Experimental Validation
Ablation Study: Effect of Meta System Prompt
| SFT Data | Inference System Prompt | FreeformQA Performance |
|---|---|---|
| GPT4 answer (no strategy) | Normal | 42.42% |
| GPT4-MT-HideStrategy | Normal | 42.19% |
| GPT4-MT-HideStrategy | Meta Think + parse strategy | 37.59% |
| GPT4-MT-keepStrategy | Meta Think + parse strategy | 48.98% |
Key findings:
- Training with strategy retention (keepStrategy) + Meta Think at inference = best performance
- Using Meta Think only at inference without strategy in training data actually degrades performance
Ablation Study: Effect of Number of Strategies
Number of Strategies | FreeformQA Performance |
|---|---|
| 0 (no strategy) | 42.42% |
| 1 | 45.90% |
| 2 | 45.70% |
| 3 | 45.32% |
| 4 | 43.41% |
| 5 | 46.01% |
| 6 (all) | 48.98% |
Key findings:
- More strategy choices generally lead to better performance
- Strategy diversity allows the model to select optimal methods for different problem types
Main Results
On InfiCoder-Eval (Freeform Code QA) benchmark:
| Model | Parameters | Score |
|---|---|---|
| GPT-3.5 (ChatGPT) | - | 47.0 |
| GPT-4 (0613) | - | 64.0 |
| Code Llama - Instruct | 13B | 38.7 |
| StarCoder Prompted | 15.5B | 40.8 |
| InfiCoder-1 (MoSE) | 13B | 51.3 |
InfiCoder-1 using the MoSE method surpasses GPT-3.5 with only 13B parameters and significantly outperforms open-source models of similar size.
Practical Implications
1. Prompt Engineering Level
When using LLMs, you can directly apply the MoS concept:
Before answering, think about the best strategy for this problem:
- Is it a step-by-step reasoning problem?
- Do I need to recall and filter information?
- Should I generate, examine, and regenerate?

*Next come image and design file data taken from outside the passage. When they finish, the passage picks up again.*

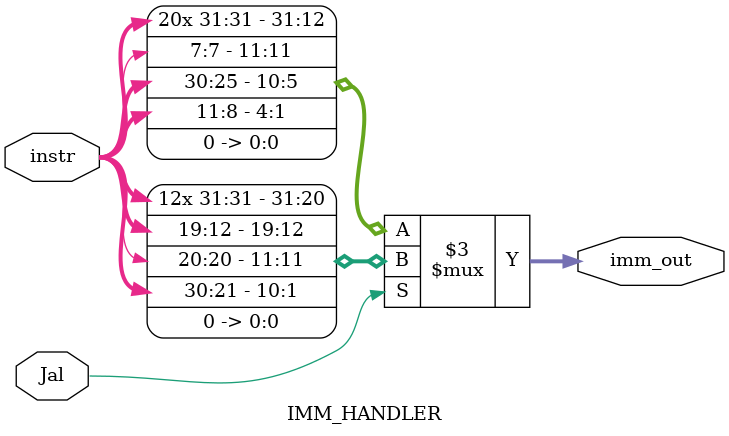
<source format=v>
module IMM_HANDLER(
    output reg [31:0] imm_out,
    input wire Jal,
    input wire[31:0] instr
    );
    
    always @(*) begin
    // For j-type
        if (Jal) begin
            // 13 bits
            imm_out = {{12{instr[31]}}, instr[31], instr[19:12], instr[20], instr[30:21], 1'b0};
            // $display("Imm_out_JAL:%d", imm_out);
        end
        else begin
            // 21 bits
            // imm_out = {{19{instr[24]}}, instr[24], instr[12:5], instr[13], instr[23:14], 1'b0};
            // Branch
            imm_out = {{19{instr[31]}}, instr[31], instr[7], instr[30:25], instr[11:8], 1'b0};
            // $display("Imm_out_B:%d", imm_out);
        end
    end
endmodule
</source>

First output your strategy, then solve the problem following that strategy.
"""
2. Model Training Level
When constructing SFT data:
- Have a strong model (e.g., GPT-4) generate strategy + answer for each question
- Retain the strategy selection process as part of the training data
- Use Meta System Prompt at inference as well
3. Agent Design Level
The MoS concept can be extended to Agent systems:
- Introduce meta-strategy selection during task planning phase
- Dynamically select execution strategies based on task type
- Allow Agents to combine or create new problem-solving methods
Summary
The core contribution of Mixture of Strategies is formalizing and injecting human meta-cognitive ability into LLMs:
- Meta-thinking first: Let LLMs think about “how to solve” before solving problems
- Strategy adaptation: Dynamically select optimal strategies based on problem type
- Single-round deep reasoning: Achieve multi-round reflection effects within a single response
- Trainability: Internalize meta-thinking capability through SFT
This approach not only improves Code LLM performance on Freeform QA tasks, but more importantly provides a general framework for teaching LLMs to “think about how to think”.
This article summarizes the Mixture of Strategies component from an internal project called MoSE (Mixture of Strategies and Experts), developed in late 2023.